A recent research paper notes the ways in which New York’s Citi Bike is a net win for the climate.
In a paper published in early October in the journal Cities, a team of researchers analyzed data on some 48 million bicycle trips taken using Citi Bike, New York City’s bike share system, between January 2014 and December 2017. During those years, the system saved the equivalent of 13,370 tons of oil and reduced CO2 emissions by 30,070 tons and NOx emissions by 80 tons respectively. Although those numbers are nothing compared to the city’s overall transportation emissions—an estimated 18.9 million tons of CO2 a year—the study suggests that bike share still benefits the environment, offering the public a clean mobility option.
“[The research] suggests that bike sharing is the right model for supporting commuting systems in cities to decrease CO2 emissions,” write the study authors.
Bike share has the potential to make a household’s car obsolete, and encourage more transit use by serving as a first and last-mile solution. Plus, the more people that switch to bikes, the less congested our roads become. Of course, for any sort of mass mode shift to occur, there must also be significant investment in bike infrastructure, something that New York City has consistently prioritized. With the right community engagement, the system has also seen positive equity outcomes, underscoring the need for more investments in historically underserved neighborhoods. Citi Bike might be one of the most successful bike share systems in the country, but it’s still far from perfect.

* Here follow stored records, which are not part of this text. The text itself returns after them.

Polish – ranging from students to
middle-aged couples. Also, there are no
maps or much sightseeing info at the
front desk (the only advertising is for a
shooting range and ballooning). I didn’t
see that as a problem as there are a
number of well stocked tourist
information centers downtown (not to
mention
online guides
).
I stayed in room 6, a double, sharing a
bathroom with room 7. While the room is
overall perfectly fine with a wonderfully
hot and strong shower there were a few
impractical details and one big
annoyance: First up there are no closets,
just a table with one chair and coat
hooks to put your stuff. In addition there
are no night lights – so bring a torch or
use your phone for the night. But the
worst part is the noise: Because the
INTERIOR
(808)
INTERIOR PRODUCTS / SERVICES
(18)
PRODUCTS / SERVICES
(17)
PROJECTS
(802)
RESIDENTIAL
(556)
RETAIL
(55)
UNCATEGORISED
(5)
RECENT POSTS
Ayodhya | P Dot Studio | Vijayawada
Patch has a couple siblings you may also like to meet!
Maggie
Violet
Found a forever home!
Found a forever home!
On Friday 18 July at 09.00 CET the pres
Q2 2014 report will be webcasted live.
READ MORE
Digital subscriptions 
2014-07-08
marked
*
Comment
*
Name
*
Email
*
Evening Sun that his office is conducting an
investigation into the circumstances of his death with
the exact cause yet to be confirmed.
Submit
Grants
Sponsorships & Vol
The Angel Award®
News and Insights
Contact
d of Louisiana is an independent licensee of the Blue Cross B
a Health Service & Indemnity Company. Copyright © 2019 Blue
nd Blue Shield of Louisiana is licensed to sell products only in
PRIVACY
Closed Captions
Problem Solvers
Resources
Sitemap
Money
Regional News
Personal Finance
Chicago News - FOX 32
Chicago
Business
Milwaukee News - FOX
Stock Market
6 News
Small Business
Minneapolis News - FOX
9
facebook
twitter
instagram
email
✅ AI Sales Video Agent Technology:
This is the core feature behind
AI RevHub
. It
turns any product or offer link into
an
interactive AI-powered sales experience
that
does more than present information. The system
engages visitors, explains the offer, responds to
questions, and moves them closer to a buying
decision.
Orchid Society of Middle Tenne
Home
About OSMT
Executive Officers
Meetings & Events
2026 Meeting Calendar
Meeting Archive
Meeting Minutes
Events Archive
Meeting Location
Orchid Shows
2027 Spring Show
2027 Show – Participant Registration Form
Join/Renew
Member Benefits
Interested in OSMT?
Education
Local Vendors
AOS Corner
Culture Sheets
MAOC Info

In fact, the recent climate study highlights the gender disparity in riders, finding that male Citi Bike users saved nearly three times the amount of CO2 that female users did, which the authors noted was likely due to the barriers experienced by female bicyclists. Notably, the years analyzed were Citi Bike’s first three and use has only increased since, including amongst females.
Still, there are more cars on New York City streets than ever and public transit use is half of what it was pre-pandemic. Expanding bike share is an important climate policy but it’s not a panacea. To truly have an impact, we need to not only expand our systems with a focus on equity but also think bigger, connecting bike share to public transit, investing in solar charging stations and positioning bike share as public health policy.